> 提示された抜粋:

女にも「人肌が恋しい夜」はどうしてもある。そういうとき専用の対処法も【不倫の精算#49】後編

2022.05.03 LOVE

前編敢えて「ガードが甘い」バツイチ女を狙う既婚男。やっぱり入れ食い、なんですね【不倫の精算#49】前編」の続きです。

後ろ指をさされる関係とわかっていても、やめられない不毛なつながり。

不倫を選ぶ女性たちの背景には何があるのか、またこれからどうするのか、垣間見えた胸の内をご紹介します。

 

人肌が恋しい夜はどうしてもある。そういうとき専用の対処法も

Fさんは酒を飲みに出歩くようなタイプではなく、どちらかといえば家でゆっくり一人の時間を楽しみたいほうだと普段の過ごし方を聞いていると思う。

 

彼氏の話を聞かなくなって数年、寂しいときもあるが

 

「サブスクっていうの?

動画を見放題のサービスに加入してね、週末は映画三昧よ」

 

と、自力で何とかするエネルギーを持っていることも知っていた。

 

これまで不倫などまったく話題に出たことがなく、だからこそ「行きつけのバーのマスターと肉体関係を持つ」彼女に何があったのかが気になった。

 

「Fさんが好きになるくらい、いい人なのですね、そのマスター」

 

本音ではないが、こう言えば彼女の気持ちが聞けるかと思って尋ねると、

 

「うん。

仕事の愚痴とか家族のこととか、相談も親身になって聞いてくれるしね、すごく頼れるの。

会社の男どもよりずっと頭がいいし、彼氏になってくれたらなーって思っていて」

 

弾んだ声でFさんは返す。

 

「でも、あの、不倫って大変じゃないですか?

好きなときに会えないし、奥さんの存在とか」

 

「そんなの、気にしなきゃいいのよ。

お店は日曜日がお休みだから毎週会えているし。嫁の話なんて出ないわよ」

 

ひらひらと手を振ってみせるFさんに、不倫への後ろめたさは感じない。

 

「こんな人が本当に彼氏になってくれたらな」と繰り返し、

 

「人肌が恋しいときにさ、抱き合える人がいるって幸せよね。

こればっかりは、人間じゃないと無理だもの」

 

と、Fさんは柔らかい表情でテーブルのカップを見つめた。

 

その不倫、お金が介在しなくても続いたのかしら。ヒモでもいいの?

> 課題の狙い: 不倫を扱った記事のうち、「2022.05.03 LOVE」で始まり「見えた胸の内をご紹介します。」まで続く箇所を、一字一句違えずに書き写してください。 記録は、本文とは別の出典から取られたものです。

> 未加工の記録:
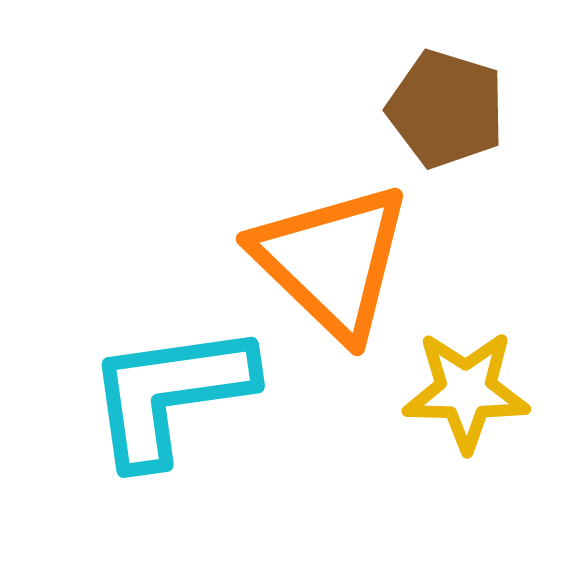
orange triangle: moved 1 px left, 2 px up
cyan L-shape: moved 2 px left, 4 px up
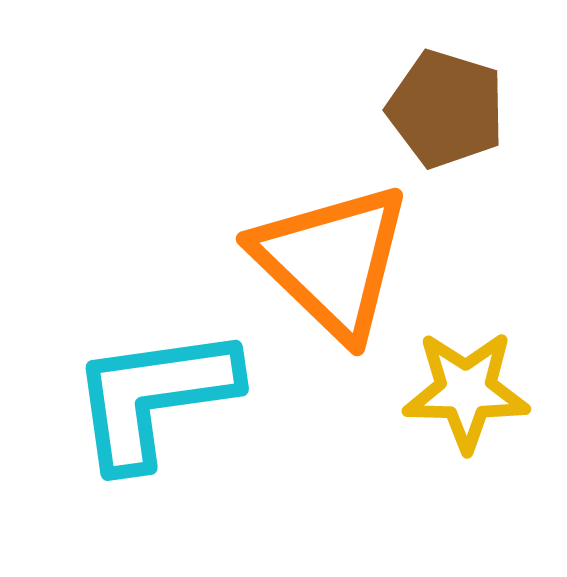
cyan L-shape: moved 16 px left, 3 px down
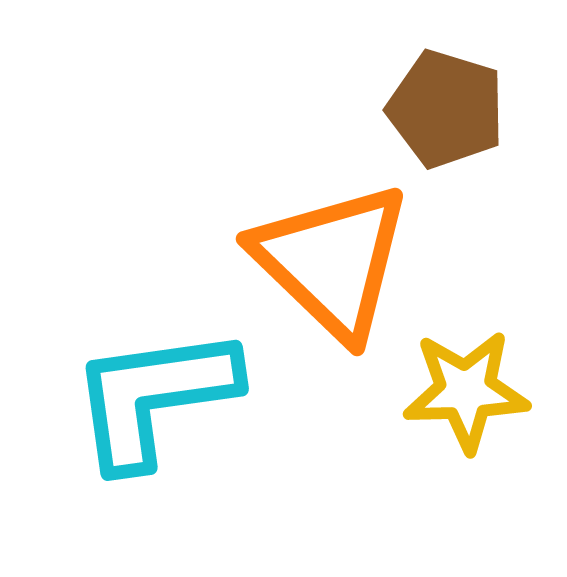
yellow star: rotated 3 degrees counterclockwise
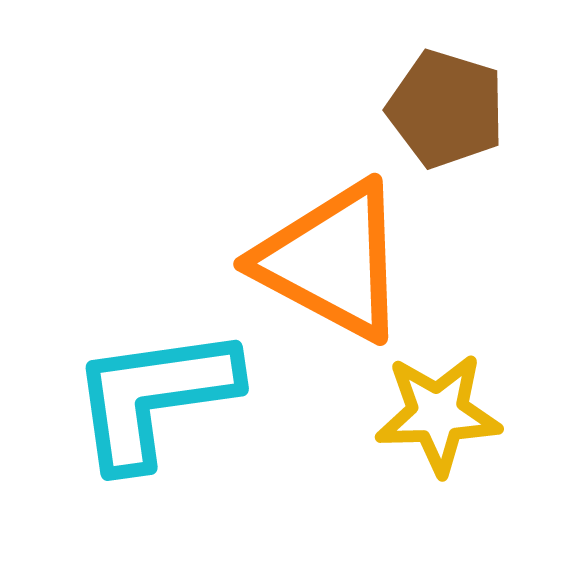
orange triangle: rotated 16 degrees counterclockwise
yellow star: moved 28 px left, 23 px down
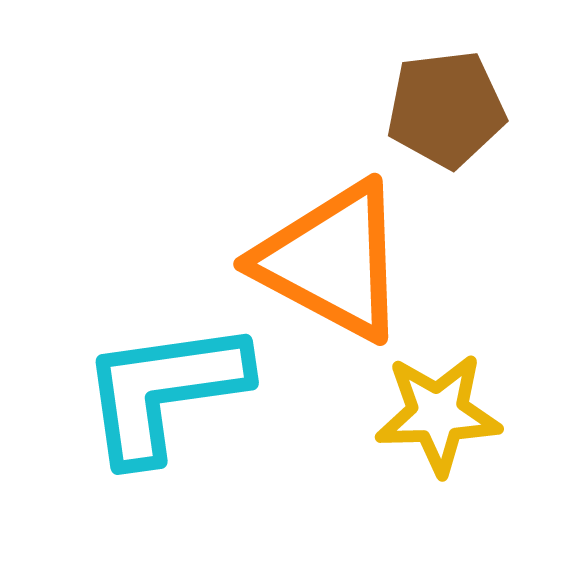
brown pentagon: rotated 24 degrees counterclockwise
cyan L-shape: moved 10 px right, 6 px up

> 解答例:
2022.05.03 LOVE

前編敢えて「ガードが甘い」バツイチ女を狙う既婚男。やっぱり入れ食い、なんですね【不倫の精算#49】前編」の続きです。

後ろ指をさされる関係とわかっていても、やめられない不毛なつながり。

不倫を選ぶ女性たちの背景には何があるのか、またこれからどうするのか、垣間見えた胸の内をご紹介します。